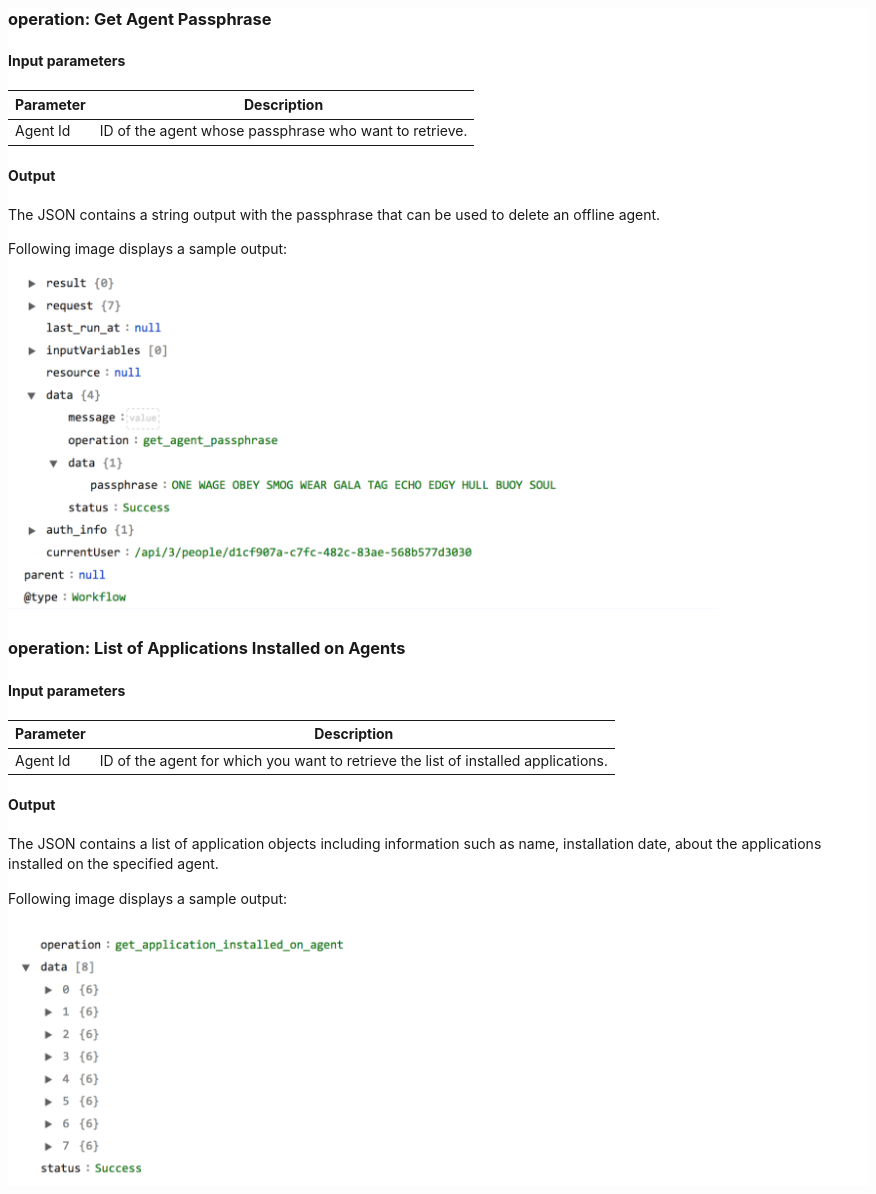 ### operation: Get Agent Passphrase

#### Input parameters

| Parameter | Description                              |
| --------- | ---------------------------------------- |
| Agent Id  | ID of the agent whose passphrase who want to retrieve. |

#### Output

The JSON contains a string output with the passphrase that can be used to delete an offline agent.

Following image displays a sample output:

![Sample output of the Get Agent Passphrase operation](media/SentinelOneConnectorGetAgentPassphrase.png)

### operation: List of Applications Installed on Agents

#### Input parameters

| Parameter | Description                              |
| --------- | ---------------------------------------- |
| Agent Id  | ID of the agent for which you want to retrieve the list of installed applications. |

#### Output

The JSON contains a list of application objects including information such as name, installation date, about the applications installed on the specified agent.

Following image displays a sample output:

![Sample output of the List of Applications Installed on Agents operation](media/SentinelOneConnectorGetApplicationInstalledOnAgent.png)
========================================
What you will do
Copy the listing above word for word, leaving out the picture.

Result below
 ### operation: Get Agent Passphrase

#### Input parameters

| Parameter | Description                              |
| --------- | ---------------------------------------- |
| Agent Id  | ID of the agent whose passphrase who want to retrieve. |

#### Output

The JSON contains a string output with the passphrase that can be used to delete an offline agent.

Following image displays a sample output:

![Sample output of the Get Agent Passphrase operation](media/SentinelOneConnectorGetAgentPassphrase.png)

### operation: List of Applications Installed on Agents

#### Input parameters

| Parameter | Description                              |
| --------- | ---------------------------------------- |
| Agent Id  | ID of the agent for which you want to retrieve the list of installed applications. |

#### Output

The JSON contains a list of application objects including information such as name, installation date, about the applications installed on the specified agent.

Following image displays a sample output:

![Sample output of the List of Applications Installed on Agents operation](media/SentinelOneConnectorGetApplicationInstalledOnAgent.png)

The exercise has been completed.